The T2V system consists of a LogoChip running LogoChip Logo, a UML 305 development board, and a Winbond WTS701 Text-to-Voice chip. The LogoChip is the micro controller for the circuit while the WTS701 is a slave processing commands sent to it from the LogoChip. Communication between the LogoChip and the WTS701 is accomplished by a bi-directional SPI interface.
The development of the T2V system has been broken down into five stages. These stages are first, wire the entire T2V prototype circuit. Second, verify that the LogoChip and the WTS701 chip can successfully communicate with one another. Third, create a LogoChip Logo program to send a message to the WTS701 chip to speak. Fourth, develop a C API that allows an application written in C to send text messages to the LogoChip controller. This API would provide controls for the speed at which the text was spoken, the pitch of the spoken text, and the ability to stop a sentence or word before it had been completed. A simple application could be designed that allowed sentences to be entered and transmitted to the LogoChip to be spoken. The application could be designed to have UI components for all of the features that the API supported to fully test the API. Fifth, the API could be used within an existing software application where users responses to the voice messages could be evaluated. Currently only stages I, II, and III of the project have been completed.

▸ **Required actions**:
1. According to the T2V system description, what kind of interface carries communication between the LogoChip and the WTS701?
2. Quote the T2V system description word for word from "The T2V system consists" to "bi-directional SPI interface.".
3. Write the next part of the T2V system description, picking up after its final sentence.
The lines that follow have no connection to the T2V system description.

▸ **Data segment**:

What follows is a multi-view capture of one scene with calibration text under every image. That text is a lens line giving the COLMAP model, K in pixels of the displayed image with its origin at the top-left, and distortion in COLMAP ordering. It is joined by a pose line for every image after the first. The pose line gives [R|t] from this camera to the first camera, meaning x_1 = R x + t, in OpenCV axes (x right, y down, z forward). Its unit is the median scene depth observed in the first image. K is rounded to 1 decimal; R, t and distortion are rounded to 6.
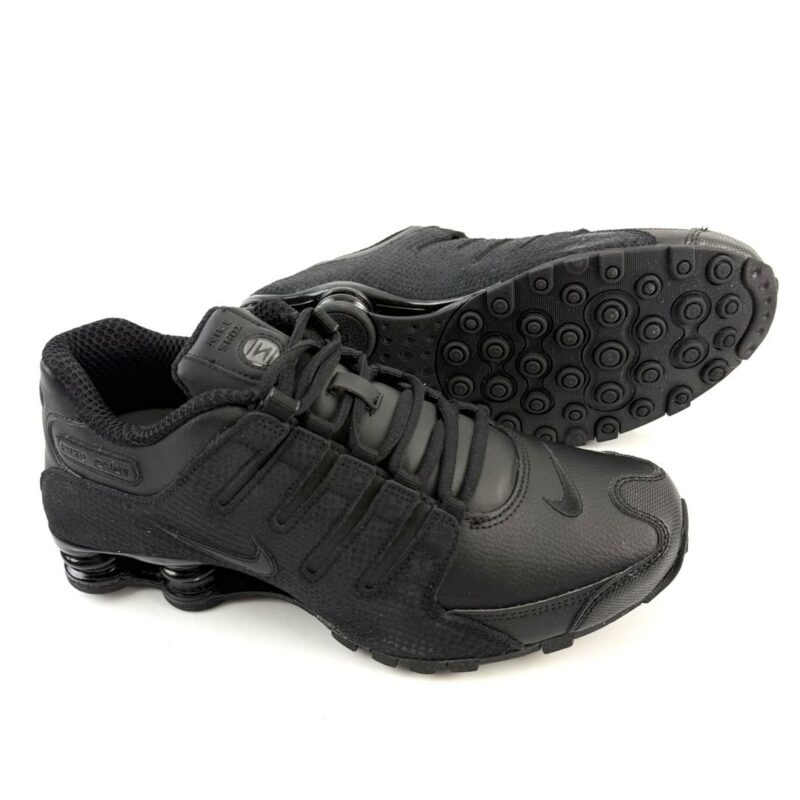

▸ **Responses per task**:
1. A bi-directional SPI interface.

2.
The T2V system consists of a LogoChip running LogoChip Logo, a UML 305 development board, and a Winbond WTS701 Text-to-Voice chip. The LogoChip is the micro controller for the circuit while the WTS701 is a slave processing commands sent to it from the LogoChip. Communication between the LogoChip and the WTS701 is accomplished by a bi-directional SPI interface.

3.
Stage I
The first stage of this project was to wire the entire LogoChip/WTS701/UML
development board circuit. The circuit possesses a LogoChip micro controller running a Logo program. The Winbond chip is a slave of the LogoChip controller. The WTS701 chip is a 56 pin TSOP chip. Since this circuit was created using bread boards, a TSOP to DIP adapter was necessary to mount the WTS701 on a bread board. The WTS701 is a powerful chip that makes this entire project possible because of it's extensive text-to-voice capabilities.
The LogoChip and the WTS701 required different power supplies. The LogoChip was able to use the 5 volt power supply from the UML development board. The WTS701 requires a power supply between 2.7 and 3.3 volts so the UML development board power supply could not be used. Instead, the WTS701 was powered by an adjustable power supply unit.
The WTS701 is not only a powerful chip, but also relatively straight forward to use. There is a clear and concise data sheet for the chip at Winbond's web site. The data sheet (70 pages) contained all of the information I needed to work with the WTS701. The WTS701 receives text via a SPI interface and converts the text to either analog or digital speech. The chip currently has English and Chinese versions. The English version is available in either a male or a female voice.
"Text-to-speech conversion is achieved by processing the incoming text into a phonetic representation that is then mapped to a corpus of naturally spoken word parts." The steps taken by the WTS701 to process text are:
Additionally, the WTS701 is programmable to recognize abbreviations and to speak different languages.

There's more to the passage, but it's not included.